The idea is to have civilians take over many of the current positions filled by uniformed personnel. Hypothetically the MTFs will be entirely civilian staffed and DHA has already made them civilian-run (almost). That means some AOCs will shrink, others will shift focus, and everyone will focus on being a soldier/sailor/airmen with a special set of skills. Think surgeon in a CSH/FH rather than GP at a MTF. My source is the new Surgeon General of the Army via the Pharmacy Consultant but things change rapidly. I suspect (note: personal conjecture/opinion) many junior and prospective direct commission officers will leave the service after their ADSO, or never join, and go to the DHA as civilians.
For the Navy there are bits in here that are accurate to the current understanding, but a lot that is not how it is being implemented.
For Navy commands the MTFs are being “virtually” split in two is the best way I can describe it. They are now two commands, but with the same Commander who now wears two hats: one to the Hospital and one to this new entity called the Navy Medical Readiness & Training Command (NMRTC).

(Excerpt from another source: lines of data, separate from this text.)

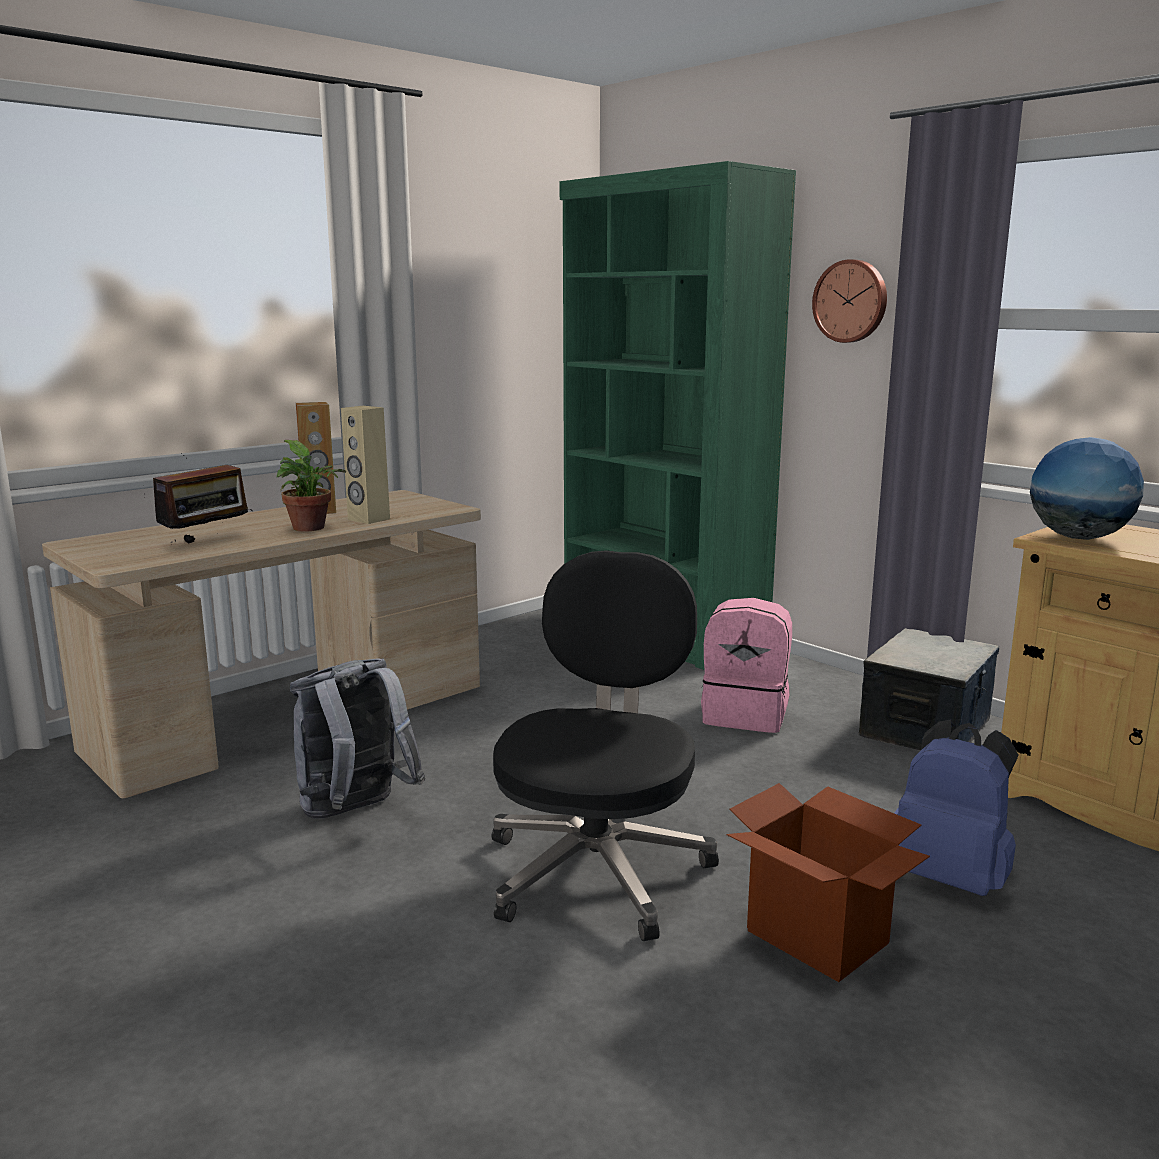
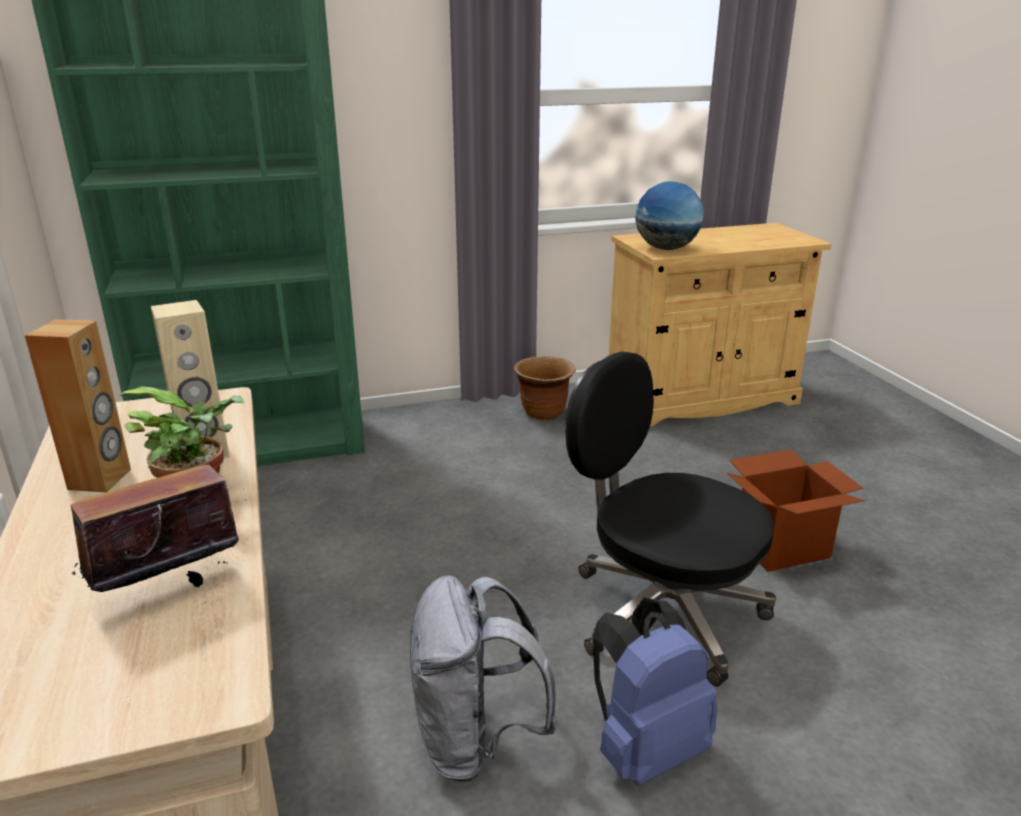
camera: 65 degrees left, 10 degrees up
radio [153,453,253,543] -> radio turned 105 degrees counterclockwise [71,441,239,592]
pink backpack [701,598,792,733] -> none
wall clock [812,259,887,343] -> none
storage box [859,628,999,751] -> brown planter [514,356,576,420]
blue backpack [894,720,1019,896] -> blue backpack moved to [593,597,717,786]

All active duty now technically belong to this NMRTC and not the hospital. The NMRTC “loans” the member to the hospital for the portion of time they are not needed for readiness and training. So, say the Navy says they need you for 30% of the time to be ready to fight the next fight. You would then work for the MTF for the other 70% providing the “benefit” of medical care to the enrolled patients.

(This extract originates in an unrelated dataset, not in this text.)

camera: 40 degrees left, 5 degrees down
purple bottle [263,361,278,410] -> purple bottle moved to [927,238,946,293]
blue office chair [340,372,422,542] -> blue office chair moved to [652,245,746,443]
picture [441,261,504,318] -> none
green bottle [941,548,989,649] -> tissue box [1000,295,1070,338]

Now, the rub that I don’t think has been fully vetted for the Navy is that with a single Commander responsible for both there is always the “opportunity” to rob Peter to pay Paul. What mission wins for the CO? Who provides their budget? Who signs the FitRep? I think those are actually two different groups (Chain of command for FitRep and DHA for budget) so we are going to see competing interests hit against each other.
The sell was that active duty would be more operationally focused, would become slimmer, and civilians would backfill those clinical positions at the MTF that were vacated due to this increased offset for readiness and training.

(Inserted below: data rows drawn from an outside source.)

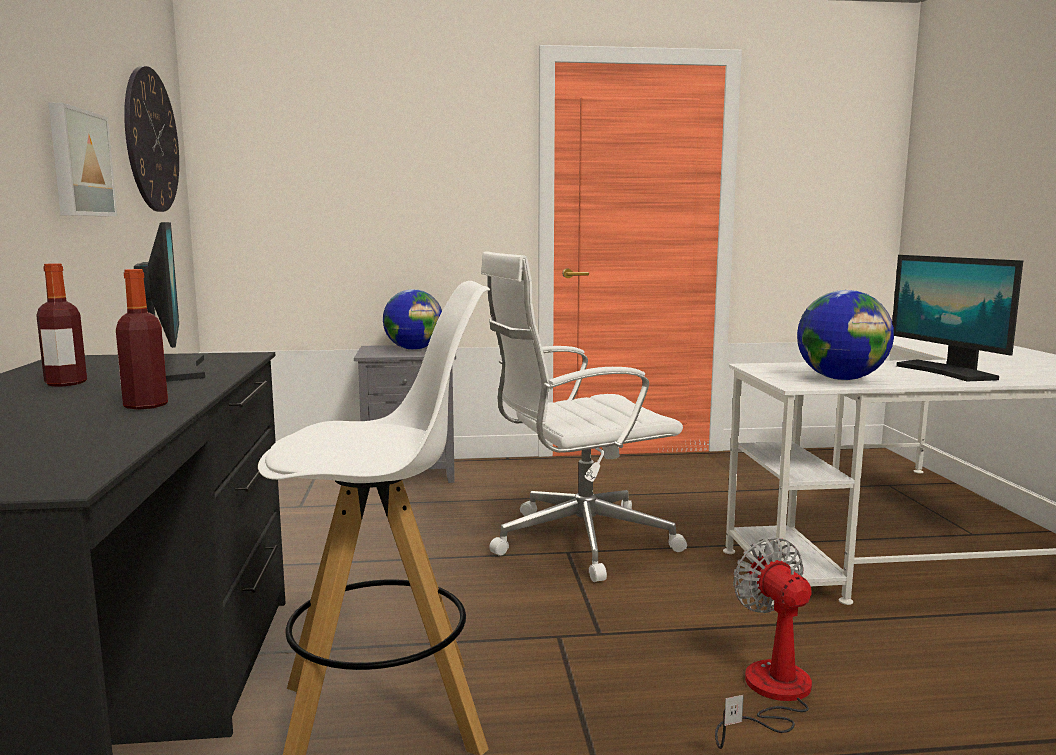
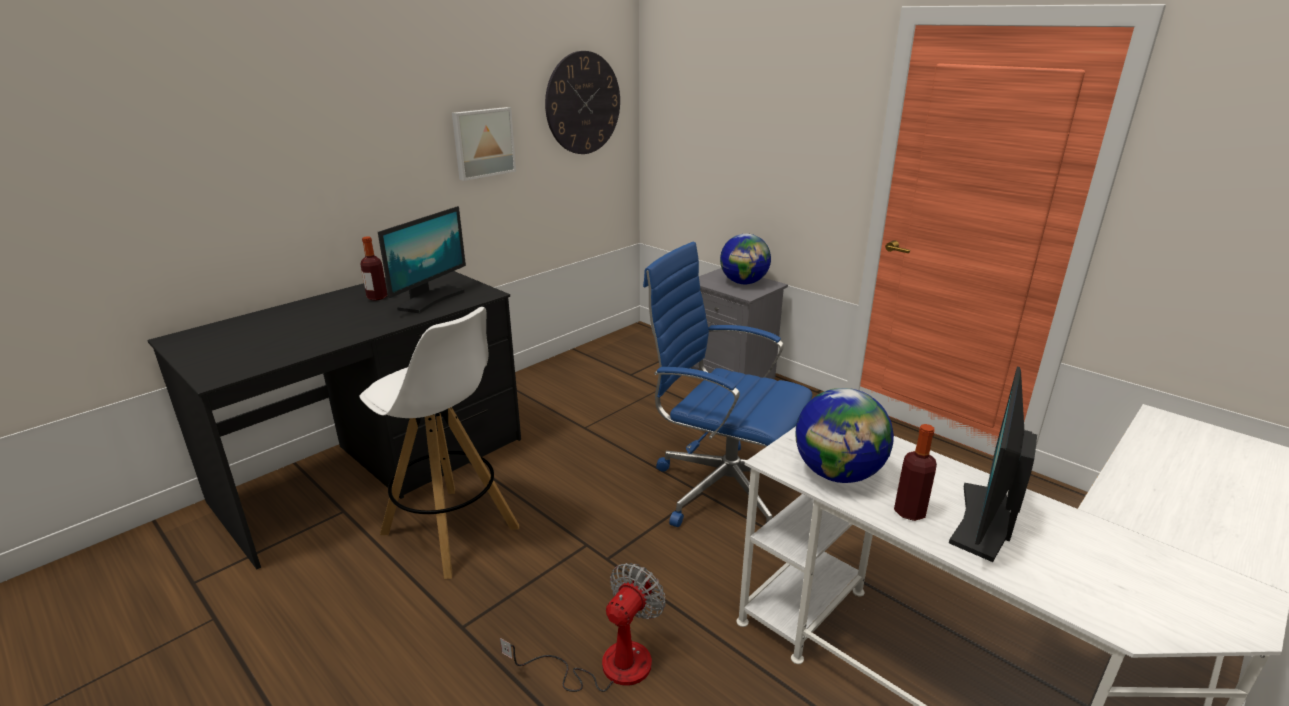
camera: 50 degrees right, 15 degrees up
bottle [116,269,168,410] -> bottle moved to [894,424,937,521]
white office chair [481,251,687,582] -> blue office chair [643,242,812,527]

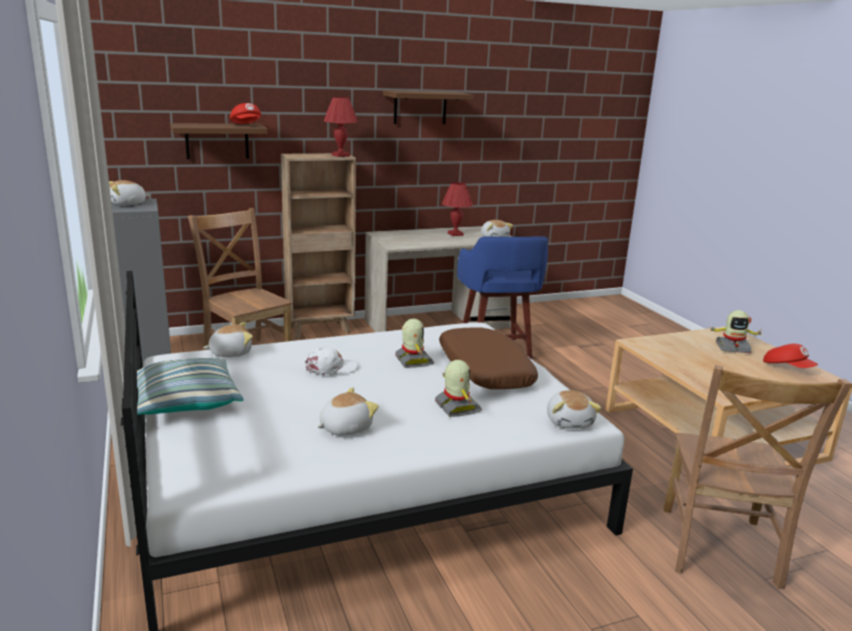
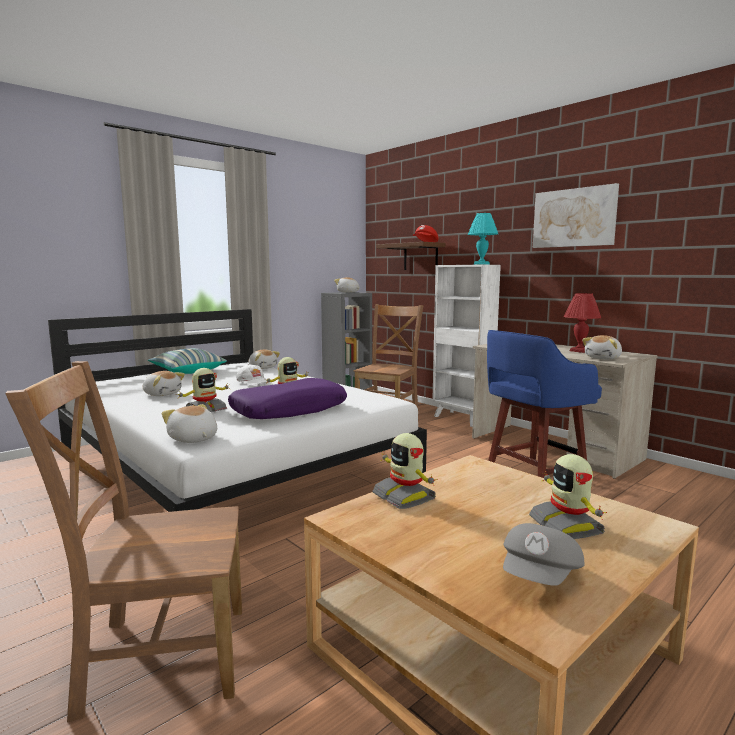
camera: 70 degrees right, 10 degrees down
brown bookcase [281,153,356,339] -> white bookcase [432,265,501,427]
red table lamp [324,97,358,157] -> turquoise table lamp [468,213,498,265]
brown shelf [383,90,473,124] -> picture [533,183,619,248]
brown pillow [439,328,538,389] -> purple pillow [228,378,347,419]
plush toy [547,390,602,429] -> plush toy turned 75 degrees clockwise [162,404,217,443]
red cap [763,344,818,368] -> grey cap [503,523,585,586]
none -> toy robot [372,433,438,509]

I have heard zero input that the goal is to turn command of the MTFs to civilians and at least at my MTF all directors and above are active duty. I would say Dept Head and above, but there’s probably like one clinic off somewhere random with a civilian DH.
So what does all that mean? If you are joining today plan on spending more time doing operational “things” than folks did in the past. You will be tied to an operational platform and when that platform deploys you will too. When you are home you will spend part of your time ensuring you are ready to deploy on that platform, but the majority of your time will likely still be at the MTF (save for GMO and operational billets such as Senior Medical Officer on a ship or Battalion Surgeon for an Army Battalion).